时间限制:C/C++ 1秒,其他语言2秒
空间限制:C/C++ 32768K,其他语言65536K
64bit IO Format: %lld
题目描述
Farmer John has decided to give each of his cows a cell phone in hopes
to encourage their social interaction. This, however, requires him to
set up cell phone towers on his N (1 ≤ N ≤ 10,000) pastures
(conveniently numbered 1…N) so they can all communicate. Exactly N-1
pairs of pastures are adjacent, and for any two pastures A and B (1 ≤
A ≤ N; 1 ≤ B ≤ N; A ≠ B) there is a sequence of adjacent pastures such
that A is the first pasture in the sequence and B is the last. Farmer
John can only place cell phone towers in the pastures, and each tower
has enough range to provide service to the pasture it is on and all
pastures adjacent to the pasture with the cell tower.
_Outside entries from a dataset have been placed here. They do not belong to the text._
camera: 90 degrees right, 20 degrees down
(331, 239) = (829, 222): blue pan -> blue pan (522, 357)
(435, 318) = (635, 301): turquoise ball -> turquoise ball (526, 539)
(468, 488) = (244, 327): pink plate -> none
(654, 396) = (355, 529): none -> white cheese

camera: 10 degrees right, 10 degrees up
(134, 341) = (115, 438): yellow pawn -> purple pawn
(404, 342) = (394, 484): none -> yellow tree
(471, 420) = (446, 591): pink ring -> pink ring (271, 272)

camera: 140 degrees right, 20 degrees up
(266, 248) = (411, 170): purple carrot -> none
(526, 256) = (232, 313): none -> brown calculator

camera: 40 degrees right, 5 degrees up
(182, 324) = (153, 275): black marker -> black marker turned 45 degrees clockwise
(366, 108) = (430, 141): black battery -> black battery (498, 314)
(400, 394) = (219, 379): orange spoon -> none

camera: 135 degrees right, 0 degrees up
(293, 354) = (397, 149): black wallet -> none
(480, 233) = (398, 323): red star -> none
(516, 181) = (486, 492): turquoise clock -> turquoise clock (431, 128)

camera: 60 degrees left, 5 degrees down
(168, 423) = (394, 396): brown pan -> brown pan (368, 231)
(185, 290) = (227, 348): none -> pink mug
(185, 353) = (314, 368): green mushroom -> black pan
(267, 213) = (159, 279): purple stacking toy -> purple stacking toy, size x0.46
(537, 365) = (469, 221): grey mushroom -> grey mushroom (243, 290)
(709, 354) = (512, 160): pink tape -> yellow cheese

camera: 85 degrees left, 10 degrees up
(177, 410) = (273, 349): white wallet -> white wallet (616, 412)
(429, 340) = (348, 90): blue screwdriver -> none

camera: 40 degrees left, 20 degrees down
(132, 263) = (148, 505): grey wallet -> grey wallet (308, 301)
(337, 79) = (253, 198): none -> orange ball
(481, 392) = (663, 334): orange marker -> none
Help him
determine the minimum number of towers he must install to provide cell
phone service to each pasture.
输入描述:
- Line 1: A single integer: N
- Lines 2…N: Each line specifies a pair of adjacent pastures with two space-separated integers: A and B
输出描述: - Line 1: A single integer indicating the minimum number of towers to install
示例1
输入
复制
5
1 3
5 2
4 3
3 5
输出
复制
2
说明
The towers can be placed at pastures 2 and 3 or pastures 3 and 5.
题解:
问:在一个点放兵可以覆盖相邻的点,最少放多少个兵可以覆盖掉所有点
树的最小支配集问题
确定状态:
dp[x][0]:选点i,并且以点i为根的子树都被覆盖
dp[x][1]:不选i,i被其儿子覆盖
dp[x][2]:不选点i,i被其父亲覆盖(此时儿子可选可不选)
本题和poj1463 NC106060 Strategic game这个题不同的地方在于点i没放兵,但是i的父亲节点放兵,i依旧可以被覆盖
转移方程:
dp[i][0]=1+∑min(dp[u][0],dp[u][1],dp[u][2])(u是i的儿子)
被儿子被自己被父亲覆盖
dp[i][2]=∑(dp[u][1],dp[u][0])
i被父亲覆盖,u是i的儿子,u 可选可不选,但是u肯定不会被i所覆盖
对于dp[i][1]情况,i的儿子们中必须有一个取dp[u][0]
if(i没有子节点)dp[i][1]=INF else dp[i][1]=∑min(dp[u][0],dp[u][1])+inc
对于inc
if(∑min(dp[u][0],dp[u][1])中包含某个dp[u][0])inc=0
else inc=min(dp[u][0]-dp[u][1])
选与不选
图一是自然被选
图二是强制选择
代码:
#include<iostream>
#include<cstdio>
#include<algorithm>
#include<cmath>
#include<cstring>
#include<vector>
using namespace std;
typedef long long ll;
typedef pair<int,int> pi;
#define debug(a) cout<<#a<<":"<<a<<endl;
#define fr freopen("in.txt","r",stdin);
#define Fill(x,a) memset(x,a,sizeof(x))
#define cpy(a,b) memcpy(a,b,sizeof(a))
const double PI = acos(-1);
const int INF=0x3f3f3f3f;
const int N=1e6+7;
const int mod=1e9+7;
int maxn,minn;
int T,n,m,q;
int head[N];
int cnt;
int dp[N][3]; //0 自身 1 儿子 2 父亲
struct aa{
int u,next;
}edge[N];
void init(){
Fill(head,0);
cnt=1;
return ;
}
void add(int u,int v){
edge[cnt].u=v,edge[cnt].next=head[u];
head[u]=cnt++;
return ;
}
void dfs(int u,int p){
int v,ans=0;
int a,b,flag;
flag=INF;
if(edge[head[u]].next==0&&u!=1){
//叶子节点
dp[u][0]=1;
dp[u][1]=INF;
dp[u][2]=0;
return ;
}
dp[u][0]=1;
for(int i=head[u];i!=0;i=edge[i].next){
v=edge[i].u;
if(v==p) continue;
dfs(v,u);
dp[u][0]+=min(dp[v][0],min(dp[v][1],dp[v][2]));
dp[u][2]+=min(dp[v][1],dp[v][0]);
ans+=min(dp[v][0],dp[v][1]);
if(dp[v][0]-dp[v][1]<flag){
flag=dp[v][0]-dp[v][1];
a=dp[v][0],b=dp[v][1];
}
}
if(flag>0){
ans=ans-b+a;
}
dp[u][1]=ans;
return ;
}
int main(){
int u,v,ans;
cin>>n;
init();
for(int i=1;i<n;i++){
scanf("%d%d",&u,&v);
add(u,v);
add(v,u);
}
dfs(1,0);
ans=min(dp[1][0],dp[1][1]);
cout<<ans<<endl;
return 0;
}